Newer campaigns increasingly rely on:
• URL shorteners to hide the true phishing domain;
• Abuse of legitimate online services (such as document‑sharing and presentation platforms) as redirectors;
• Use of compromised domains, which makes reputation‑based blocking more difficult;
• AI‑generated phishing pages and content, improving the realism of fake login portals and reducing the chances that users will spot visual anomalies.
Why Tycoon2FA Survived: The Limits of Infrastructure-Only Operations
CrowdStrike notes that parts of the original Tycoon2FA infrastructure were never taken offline and continued to operate throughout the law enforcement action. In parallel, the operators rapidly registered new domains and IP addresses, replacing much of what was seized. As a result, the removal of 330 domains amounted to a temporary and partial disruption rather than a decisive shutdown.

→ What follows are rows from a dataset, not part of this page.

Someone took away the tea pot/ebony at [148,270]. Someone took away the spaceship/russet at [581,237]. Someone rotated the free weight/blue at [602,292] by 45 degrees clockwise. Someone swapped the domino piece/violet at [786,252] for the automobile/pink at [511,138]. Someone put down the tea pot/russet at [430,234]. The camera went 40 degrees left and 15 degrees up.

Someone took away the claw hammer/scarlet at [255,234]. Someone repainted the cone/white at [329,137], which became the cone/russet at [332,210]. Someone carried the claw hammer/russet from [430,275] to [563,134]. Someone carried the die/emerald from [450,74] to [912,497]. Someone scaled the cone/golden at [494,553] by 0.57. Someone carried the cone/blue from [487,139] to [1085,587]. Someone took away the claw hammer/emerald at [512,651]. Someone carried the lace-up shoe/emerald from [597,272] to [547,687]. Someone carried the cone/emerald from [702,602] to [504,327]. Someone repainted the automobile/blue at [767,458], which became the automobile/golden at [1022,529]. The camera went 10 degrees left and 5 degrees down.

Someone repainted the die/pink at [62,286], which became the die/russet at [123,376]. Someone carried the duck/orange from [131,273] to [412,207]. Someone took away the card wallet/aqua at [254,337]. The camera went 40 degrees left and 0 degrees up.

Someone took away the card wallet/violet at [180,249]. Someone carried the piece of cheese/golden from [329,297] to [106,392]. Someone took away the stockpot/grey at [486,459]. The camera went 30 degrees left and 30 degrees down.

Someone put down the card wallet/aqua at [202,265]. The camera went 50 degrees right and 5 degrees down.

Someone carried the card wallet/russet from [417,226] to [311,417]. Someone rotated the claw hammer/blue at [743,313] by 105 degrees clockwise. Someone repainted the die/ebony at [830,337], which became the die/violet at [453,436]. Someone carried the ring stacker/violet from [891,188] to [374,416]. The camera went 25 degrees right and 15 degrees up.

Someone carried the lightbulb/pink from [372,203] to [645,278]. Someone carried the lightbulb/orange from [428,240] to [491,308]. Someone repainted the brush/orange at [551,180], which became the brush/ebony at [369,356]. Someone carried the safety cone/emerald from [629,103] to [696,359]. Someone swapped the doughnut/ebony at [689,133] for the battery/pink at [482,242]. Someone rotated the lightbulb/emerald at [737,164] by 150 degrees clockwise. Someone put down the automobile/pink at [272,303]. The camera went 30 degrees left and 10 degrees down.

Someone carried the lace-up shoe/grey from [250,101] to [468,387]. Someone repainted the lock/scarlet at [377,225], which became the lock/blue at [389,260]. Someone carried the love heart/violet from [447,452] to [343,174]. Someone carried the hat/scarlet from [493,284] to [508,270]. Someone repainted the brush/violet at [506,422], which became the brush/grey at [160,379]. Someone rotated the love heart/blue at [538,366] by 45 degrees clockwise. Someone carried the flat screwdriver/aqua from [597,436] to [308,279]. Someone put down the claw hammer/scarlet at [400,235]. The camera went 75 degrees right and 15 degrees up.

This case highlights a broader structural challenge in fighting phishing‑as‑a‑service platforms. Without arresting operators and physically seizing core servers, criminals can rebuild relatively quickly by automating domain registration, using distributed hosting providers, and relying on anonymous or cryptocurrency‑based payment channels. As long as demand for turnkey phishing services remains high, the economic incentives for PhaaS operators persist.
For organizations, Tycoon2FA is a reminder that even large‑scale law‑enforcement operations are not a substitute for robust internal defenses. Deploying phishing‑resistant authentication methods such as FIDO2 security keys, enforcing strict access policies for cloud services, monitoring for anomalous logins and session behavior, and continuously training employees to recognize and verify suspicious emails and links are critical. Reducing the success rate of AitM phishing and BEC attacks is the most effective way to erode the business model of platforms like Tycoon2FA and make large‑scale phishing‑as‑a‑service operations significantly less profitable.